課題 A ->
旅館経営の文章について、次の問いに答えてください。
(i) 大半の旅館では、施設や接遇のグレードに応じて何を設定していますか？
(ii) 大多数の旅館では、高単価客で得た儲けをどうしている実態がありますか？
(iii) 一物百値の日本的な伝統のデメリットとして、どのような常識が成り立ちましたか？
課題 B ->
旅館経営の文章を、最後の文の後から書き継いでください。

提示文 ->
########
「儲けるための旅館経営」 その59
GOP確保を前提に発想転

Press release
  2010.11.13/観光経済新聞
  換前回は、旅館の常識に対する疑問としてシーズン波動をとり挙げ、運営面での繁閑によるパート雇用の増減などを例示したが、経営面ではもう一つの問題がある。かねて指摘している「貢ぎの構造」がそれだ。大半の旅館では、施設や接遇のグレードに応じた複数の価格を設定している。それを伝統とみれば「旅館の常識」といえる形態だが、経営面で捉えると現状にそぐわない面も出ているからだ。

例えば、大多数の旅館では、高単価客で得た儲けを低単価客で食いつぶしている実態がある。これをシーズン波動に置き換えれば、オン期の儲けをオフ期に吐き出している。旅館の常識として「儲けられるときに儲ける」わけだ。この常識に対して百歩譲ったとしても、年間ベースでGOPが確保されていない実態は譲ることができないはずだ。そこに、常識を疑問視しなければならない理由がある。プロフィットのない企業経営などあり得ない。

この問題は、視点を変えると「価格帯」と言う旅館の常識に一端を発している。なぜなら、旅館の常識では、多様な客室と接遇方法の組み合わせが可能であり、むしろそれを行えるようでなければ、マーケットに対して幅広い訴求ができず、経営的に制約をうける要因にもなる。

これは、旅館に限ったことではない。日本では、サービスや商品に対して「一物百値的な伝統」がある。いわば、客をみて値決めをする、あるいは扱い方を可変することで、売る方も買う方も納得するようなあり方だ。組み合わせるための品揃えや接客対応の仕組みができあがってきた。これによって料金のシーズナリティが常識化し、何ら疑問を抱くこともなく売買が成り立っていた。そう考えるのも、決してマト外れではないようだ。

こうした一物百値の日本的な伝統は、多様な組み合わせでさまざまなニーズに対応できるメリットがある一方、デメリットとして「画一的なマネジメントは不可能」と言う常識を成り立たせた。端的に言えば、寝食の寝は同グレードの客室であっても、食のグレーを変えることで多様な価格バリエーションが生まれる。それ自体は、前述したようにニーズの多様化にマッチしているが、オペレーションは複数を用意する必要がある。結果として「画一的なマネジメントは不可能」の常識がまかり通ることになる。
########
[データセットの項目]
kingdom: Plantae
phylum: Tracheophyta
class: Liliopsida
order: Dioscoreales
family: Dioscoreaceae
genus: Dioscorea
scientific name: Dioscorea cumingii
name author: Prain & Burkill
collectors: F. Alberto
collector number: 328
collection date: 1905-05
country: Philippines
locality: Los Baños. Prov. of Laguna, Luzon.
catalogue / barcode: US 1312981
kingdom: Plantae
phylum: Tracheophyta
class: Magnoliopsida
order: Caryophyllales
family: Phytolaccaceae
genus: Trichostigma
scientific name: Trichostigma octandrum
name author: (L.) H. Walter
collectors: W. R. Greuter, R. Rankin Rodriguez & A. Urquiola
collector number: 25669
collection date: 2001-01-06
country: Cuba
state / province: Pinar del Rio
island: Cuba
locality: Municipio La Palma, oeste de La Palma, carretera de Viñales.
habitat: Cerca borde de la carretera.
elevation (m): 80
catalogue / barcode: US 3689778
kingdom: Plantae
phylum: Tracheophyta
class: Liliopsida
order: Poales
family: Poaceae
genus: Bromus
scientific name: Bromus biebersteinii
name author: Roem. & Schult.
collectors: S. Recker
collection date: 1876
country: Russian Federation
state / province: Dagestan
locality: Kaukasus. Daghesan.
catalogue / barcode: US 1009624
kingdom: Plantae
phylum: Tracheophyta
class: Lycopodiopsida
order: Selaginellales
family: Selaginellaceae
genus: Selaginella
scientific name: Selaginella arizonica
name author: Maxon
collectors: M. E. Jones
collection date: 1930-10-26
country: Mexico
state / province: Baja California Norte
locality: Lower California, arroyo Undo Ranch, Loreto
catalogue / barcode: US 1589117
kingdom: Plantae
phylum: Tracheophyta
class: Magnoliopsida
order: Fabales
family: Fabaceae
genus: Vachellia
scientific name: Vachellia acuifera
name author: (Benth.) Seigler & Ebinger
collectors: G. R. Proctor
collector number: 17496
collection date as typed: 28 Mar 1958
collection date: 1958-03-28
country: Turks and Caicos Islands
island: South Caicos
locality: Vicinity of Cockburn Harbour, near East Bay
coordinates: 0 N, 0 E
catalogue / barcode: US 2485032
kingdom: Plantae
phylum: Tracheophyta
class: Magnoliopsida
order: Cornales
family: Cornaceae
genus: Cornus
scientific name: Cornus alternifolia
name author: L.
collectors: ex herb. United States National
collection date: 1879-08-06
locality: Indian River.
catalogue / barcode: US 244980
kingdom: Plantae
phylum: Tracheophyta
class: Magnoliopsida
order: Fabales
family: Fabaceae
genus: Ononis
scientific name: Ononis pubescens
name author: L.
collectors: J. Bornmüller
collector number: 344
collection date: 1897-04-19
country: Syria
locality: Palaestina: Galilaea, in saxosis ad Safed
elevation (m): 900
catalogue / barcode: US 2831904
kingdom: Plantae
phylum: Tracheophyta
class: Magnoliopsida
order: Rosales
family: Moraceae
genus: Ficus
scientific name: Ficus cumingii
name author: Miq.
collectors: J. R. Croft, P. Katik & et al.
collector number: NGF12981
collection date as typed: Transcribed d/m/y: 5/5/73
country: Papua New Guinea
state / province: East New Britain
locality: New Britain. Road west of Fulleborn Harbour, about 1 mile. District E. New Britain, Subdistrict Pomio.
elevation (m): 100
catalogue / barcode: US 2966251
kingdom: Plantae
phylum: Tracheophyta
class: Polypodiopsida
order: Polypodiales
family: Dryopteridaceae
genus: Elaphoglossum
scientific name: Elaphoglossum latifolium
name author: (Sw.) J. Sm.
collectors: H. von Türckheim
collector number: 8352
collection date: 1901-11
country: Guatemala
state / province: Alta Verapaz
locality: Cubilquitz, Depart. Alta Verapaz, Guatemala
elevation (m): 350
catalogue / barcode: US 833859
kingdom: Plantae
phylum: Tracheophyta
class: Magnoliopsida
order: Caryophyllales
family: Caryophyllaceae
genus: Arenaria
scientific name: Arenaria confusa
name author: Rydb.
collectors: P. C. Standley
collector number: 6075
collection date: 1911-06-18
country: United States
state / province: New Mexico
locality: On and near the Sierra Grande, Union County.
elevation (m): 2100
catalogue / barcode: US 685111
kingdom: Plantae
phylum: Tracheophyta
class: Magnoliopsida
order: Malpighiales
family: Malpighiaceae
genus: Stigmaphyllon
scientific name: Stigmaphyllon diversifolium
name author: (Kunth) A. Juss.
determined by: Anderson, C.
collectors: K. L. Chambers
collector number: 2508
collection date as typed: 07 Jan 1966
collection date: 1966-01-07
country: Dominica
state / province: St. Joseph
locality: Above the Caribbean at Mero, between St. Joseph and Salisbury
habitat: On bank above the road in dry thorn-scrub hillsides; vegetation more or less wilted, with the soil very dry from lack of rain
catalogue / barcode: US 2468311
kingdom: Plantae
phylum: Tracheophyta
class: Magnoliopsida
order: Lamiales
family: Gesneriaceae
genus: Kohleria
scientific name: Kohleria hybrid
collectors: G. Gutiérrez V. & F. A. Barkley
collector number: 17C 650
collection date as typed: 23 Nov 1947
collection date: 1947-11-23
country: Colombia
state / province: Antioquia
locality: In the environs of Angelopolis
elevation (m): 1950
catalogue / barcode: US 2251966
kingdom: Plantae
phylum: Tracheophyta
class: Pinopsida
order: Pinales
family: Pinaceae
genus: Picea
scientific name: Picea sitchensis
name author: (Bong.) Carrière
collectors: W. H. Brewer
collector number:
########
解答 A ->
(i) 複数の価格
(ii) 低単価客で食いつぶしている
(iii) 「画一的なマネジメントは不可能」という常識

解答 B ->
余談だが、かつて単価グレードによって浴衣や羽織の柄を変え、館内パブリックでお客の識別をしていた。もっとも、パブリックは共有であり、差別化がマネジメント上での意味がさほどないことから、いつの間にか消えていった。いわば、不用なオペレーションが簡素化されたわけだ。

本題に戻ろう。多様な価格帯の存在は必要不可欠だが、それによってマネジメントのスリム化までを「不可能」と決めつけてきたのが、従来のあり方ではなかったのか。これが旅館の常識への疑問符だ。かつて筆者は、マネジメントの要点として客層の絞り込みや稼働率70%を提唱してきた。言い換えれば、7000円から2万円まで受けたときの非効率性、労働生産性に照らした従業員数のあり方が根底となっている。

こうした考え方の基本は変わらない。むしろ、一定の絞り込みと効率化は、今後のGOP施策で重要性を増している。その延長線上に社員定数の課題が生まれてきた。

これまで、さまざまな角度から社員定数の見直しを唱えてきたが、前回述べたシーズナリティや今回の価格帯を、旅館の常識に照らしたとき 「理屈は分かるが…」と言った諦観の声が聞かれる。「ピーク時に稼がなければ」「ハードを生かす価格帯をなくせない」「伝統と格式も維持しなければ」ほか理由はさまざまだ。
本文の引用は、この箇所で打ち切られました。